On Monday, the day when the grand jury declined to indict Darren Wilson and rioting ensued, the New York Times published a story that provided the name of the town and the street where Wilson lives. The Times gave out this information in the context of reporting that Wilson married a fellow police officer Barbara Spradling in a “quiet wedding” last month, and that the two own a home together.
The Times story has been widely criticized. For example, Howard Kurtz called it “reckless.” Kurtz noted that the paper has “endangered Wilson’s life.” He concluded: “Journalism is full of close calls. This is not one of them. The Times should apologize.”
The Times, though, has not apologized. Instead, it defends the story. Philip Corbett, the Times’ associate managing editor for standards, served up this defense to Erik Wemple, who reports on media for the Washington Post:
The Times did not “reveal” anything here. The name of the street was widely reported as far back as August, including in the Washington Post.
Wemple followed up by asking whether the standard for publication of a street name is whether others have already revealed it. Corbett responded:
We would have to look at the issue case by case. But if you’re considering whether to withhold information from a story, the question of whether that information is widely available or has been previously reported would certainly be a factor to consider.
But before a news organization considers whether to withhold information from a story, it must first conclude that the information (here the name of Wilson’s street) belongs in the story. Absent that determination, the name of the street isn’t being “withheld,” any more than information about Wilson’s shoe size is.
In his response to Wemple, the Timesman ducks the threshold question: what did Wilson’s street name add to the story of the officer’s recent marriage?
He also downplays, if not ignores, the danger the Times’ disclosure poses to Wilson and his bride. Even if the Times wasn’t the first news organization to disclose Wilson’s street, its disclosure increased the number of people who knew this information at just the moment when rage against Wilson was about to reach its peak.

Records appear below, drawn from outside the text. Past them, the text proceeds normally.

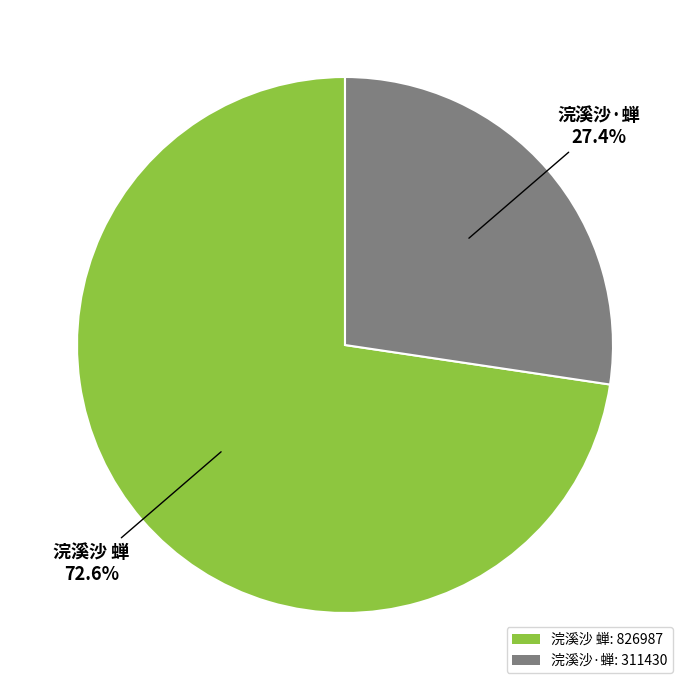

To the nearest percent, what is the combined percentage of 浣溪沙 蝉 and 浣溪沙·蝉?

100%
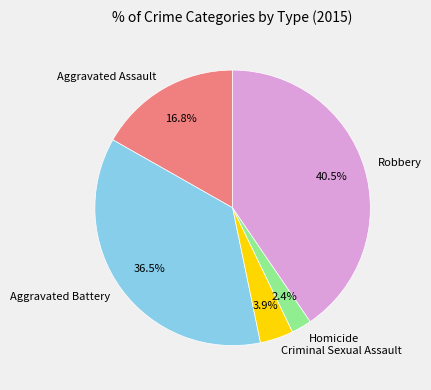

Rank the categories by value from lowest to highest.

Homicide, Criminal Sexual Assault, Aggravated Assault, Aggravated Battery, Robbery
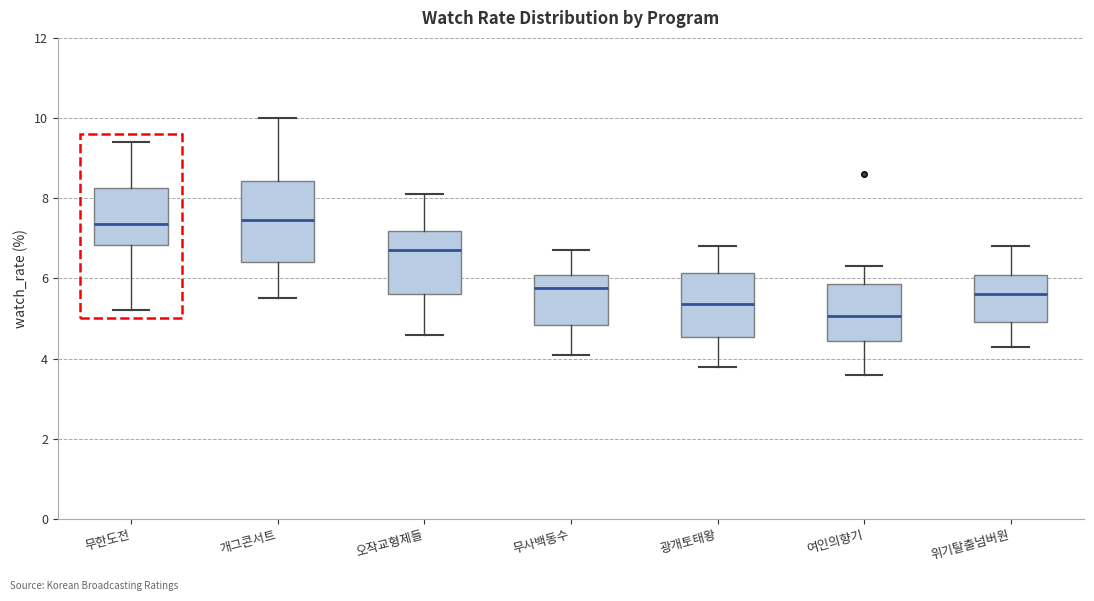

Which box has the lowest median line?

여인의향기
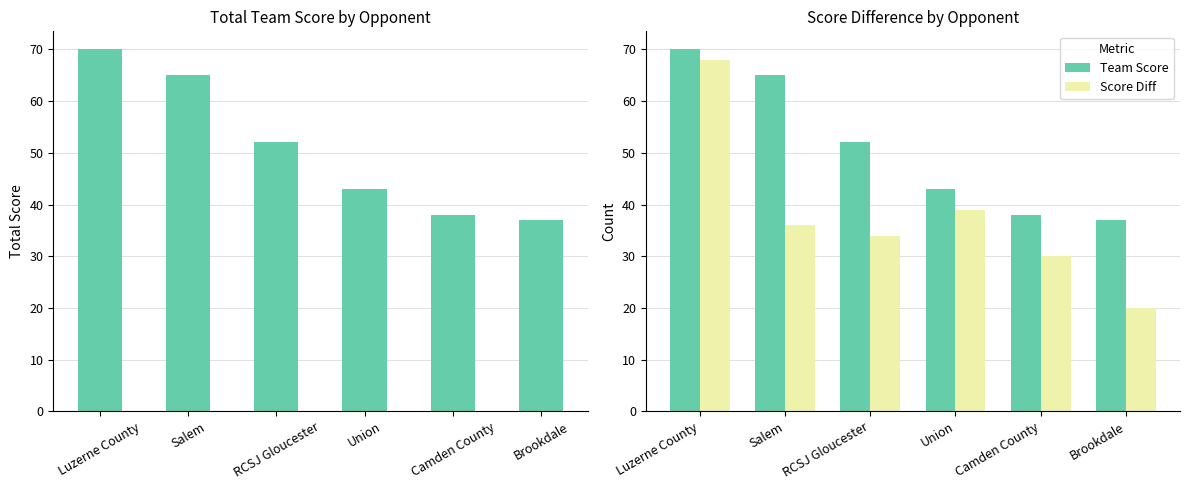

Rank the series by their maximum value, from highest to lowest.

Team Score, Score Diff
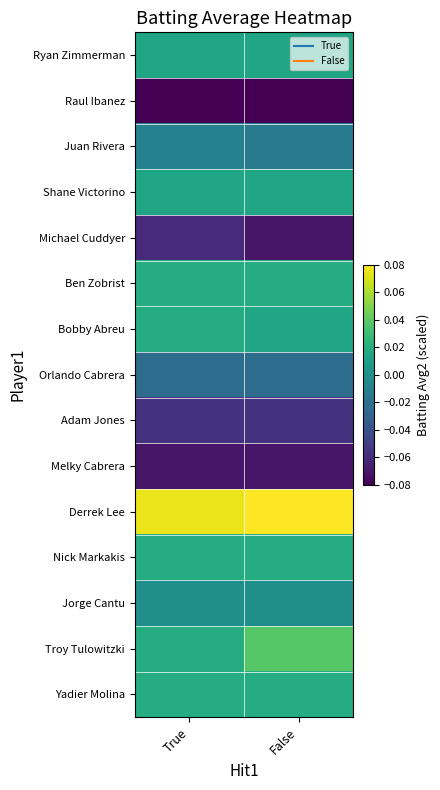

Reading left to right, transcribe all the data shown in this chart.

Ryan Zimmerman: True=0.0	False=0.0
Raul Ibanez: True=-0.1	False=-0.1
Juan Rivera: True=-0.0	False=-0.0
Shane Victorino: True=0.0	False=0.0
Michael Cuddyer: True=-0.1	False=-0.1
Ben Zobrist: True=0.0	False=0.0
Bobby Abreu: True=0.0	False=0.0
Orlando Cabrera: True=-0.0	False=-0.0
Adam Jones: True=-0.1	False=-0.1
Melky Cabrera: True=-0.1	False=-0.1
Derrek Lee: True=0.1	False=0.1
Nick Markakis: True=0.0	False=0.0
Jorge Cantu: True=-0.0	False=-0.0
Troy Tulowitzki: True=0.0	False=0.0
Yadier Molina: True=0.0	False=0.0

Wemple wasn’t diverted by the Times’ sophistry. He concluded:
In any story about newlyweds who jointly own a home, it makes sense to describe where that home is located. But the street name? Such detail adds nil news value to a scoop about a man at the center of one of the most contentious news stories of our time. Leave it out.
Because the street name had “nil news value” and because it was disclosed on a day when anti-police violence predictably broke out, it’s difficult to resist the conclusion that the New York Times included the street name as a way of trying to punish Wilson to one degree or another.